19
Jan 17

## The law of large numbers proved

### The law of large numbers overview

2. simulations in Excel show that convergence is not as fast as some textbooks claim;
3. to distinguish the law of large numbers from the central limit theorem read this;
4. the ultimate purpose is the application to simple regression with a stochastic regressor.

Here we busy ourselves with the proof.

### Measuring deviation of a random variable from a constant

Let $X$ be a random variable and $c$ some constant. We want a measure of $X$ differing from the constant by a given number $\varepsilon$ or more. The set where $X$ differs from $c$ by $\varepsilon>0$ or more is the outside of the segment $[c-\varepsilon,c+\varepsilon]$, that is, $\{|X-c|\ge\varepsilon\}=\{X\le c-\varepsilon\}\cup\{X\ge c+\varepsilon\}$.

Figure 1. Measuring the outside of interval

Now suppose $X$ has a density $p(t)$. It is natural to measure the set $\{|X-c|\ge\varepsilon\}$ by the probability $P(|X-c|\ge\varepsilon)$. This is illustrated in Figure 1.

### Convergence to a spike formalized

Figure 2. Convergence to a spike

Once again, check out the idea.
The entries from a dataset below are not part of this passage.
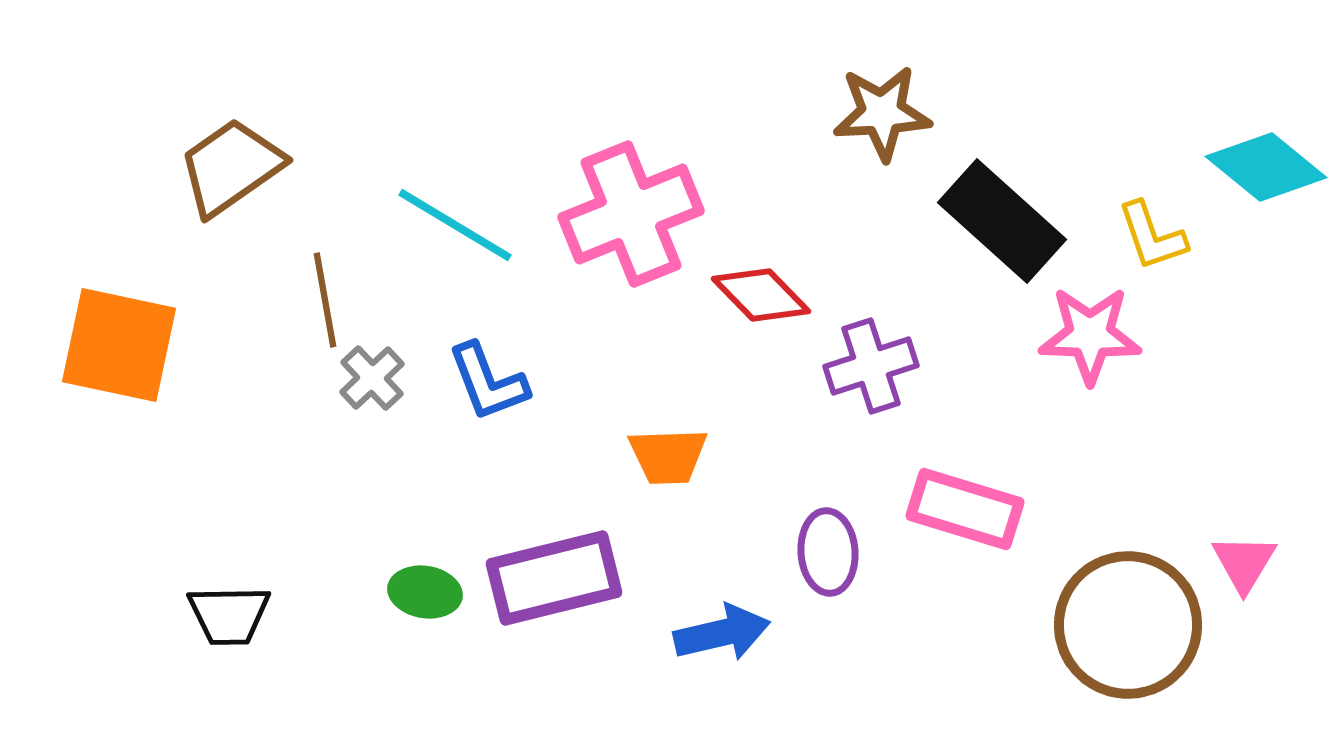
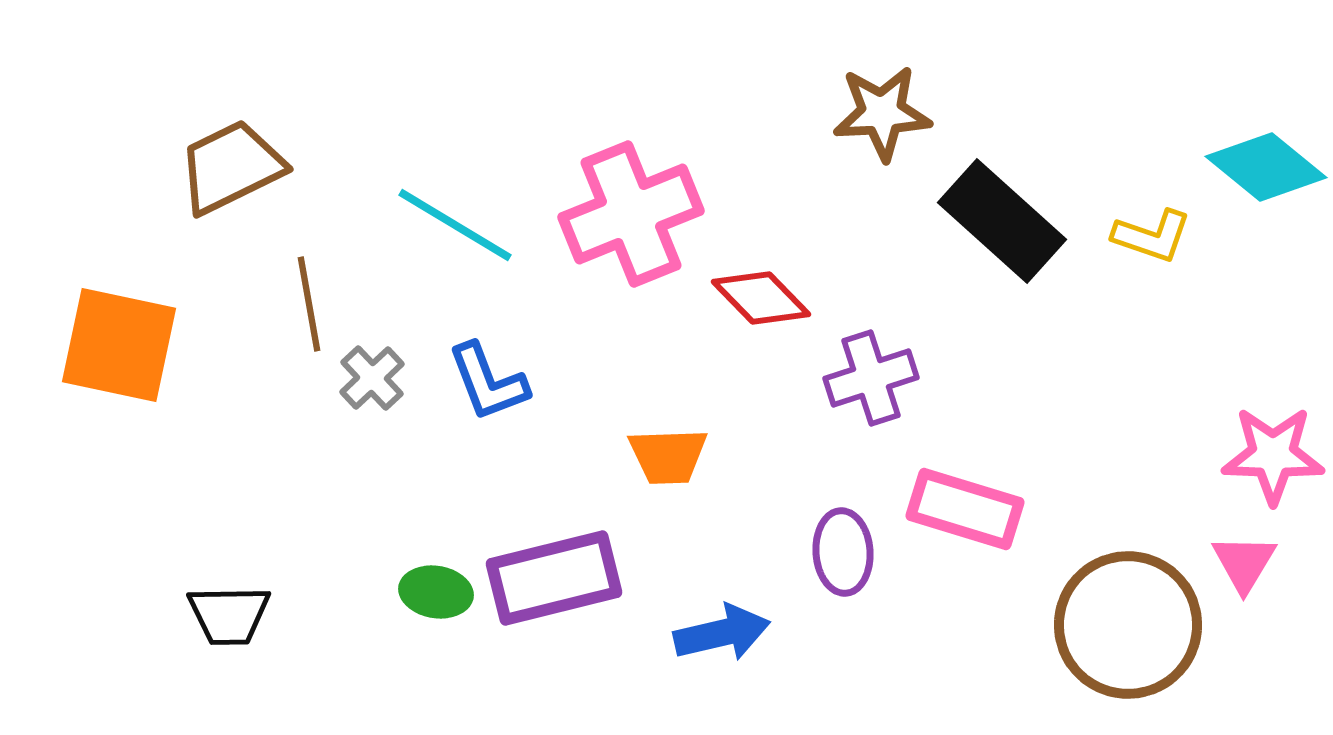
brown trapezoid: rotated 9 degrees clockwise
yellow L-shape: rotated 52 degrees counterclockwise
red diamond: moved 3 px down
brown line: moved 16 px left, 4 px down
pink star: moved 183 px right, 120 px down
purple cross: moved 12 px down
purple ellipse: moved 15 px right
green ellipse: moved 11 px right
Consider a sequence of random variables $\{T_n\}$ and a parameter $\tau$. Fix some $\varepsilon>0$ and consider a corridor $[\tau-\varepsilon,\tau+\varepsilon]$ of width $2\varepsilon$ around $\tau$. For $\{T_n\}$ to converge to a spike at $\tau$ we want the area $P(|T_n-\tau|\ge\varepsilon)$ to go to zero as we move along the sequence to infinity. This is illustrated in Figure 2, where, say, $\{T_1\}$ has a flat density and the density of $\{T_{1000}\}$ is chisel-shaped. In the latter case the area $P(|T_n-\tau|\ge\varepsilon)$ is much smaller than in the former. The math of this phenomenon is such that $P(|T_n-\tau|\ge\varepsilon)$ should go to zero for any $\varepsilon>0$ (the narrower the corridor, the further to infinity we should move along the sequence).

Definition. Let $\tau$ be some parameter and let $\{T_n\}$ be a sequence of its estimators. We say that $\{T_n\}$ converges to $\tau$ in probability or, alternatively, $\{T_n\}$ consistently estimates $\tau$ if $P(|T_n-\tau|\ge\varepsilon)\rightarrow 0$ as $n\rightarrow 0$ for any $\varepsilon>0$.

### The law of large numbers in its simplest form

Let $\{X_n\}$ be an i.i.d. sample from a population with mean $\mu$ and variance $\sigma^2$. This is the situation from the standard Stats course. We need two facts about the sample mean $\bar{X}$: it is unbiased,

(1) $E\bar{X}=\mu$,

and its variance tends to zero

(2) $Var(\bar{X})=\sigma^2/n\rightarrow 0$ as $n\rightarrow 0$.

Now

$P(|\bar{X}-\mu|\ge \varepsilon)$ (by (1))

$=P(|\bar{X}-E\bar{X}|\ge \varepsilon)$ (by the Chebyshev inequality, see Extension 3))

$\le\frac{1}{\varepsilon^2}Var(\bar{X})$ (by (2))

$=\frac{\sigma^2}{n\varepsilon^2}\rightarrow 0$  as $n\rightarrow 0$.

Since this is true for any $\varepsilon>0$, the sample mean is a consistent estimator of the population mean. This proves Example 1.

### Final remarks

The above proof applies in the next more general situation.

Theorem. Let $\tau$ be some parameter and let $\{T_n\}$ be a sequence of its estimators such that: a) $ET_n=\tau$ for any $n$ and b) $Var(T_n)\rightarrow 0$. Then $\{T_n\}$ converges in probability to $\tau$.

This statement is often used on the Econometrics exams of the University of London.

In the unbiasedness definition the sample size is fixed. In the consistency definition it tends to infinity. The above theorem says that unbiasedness for all $n$ plus $Var(T_n)\rightarrow 0$ are sufficient for consistency.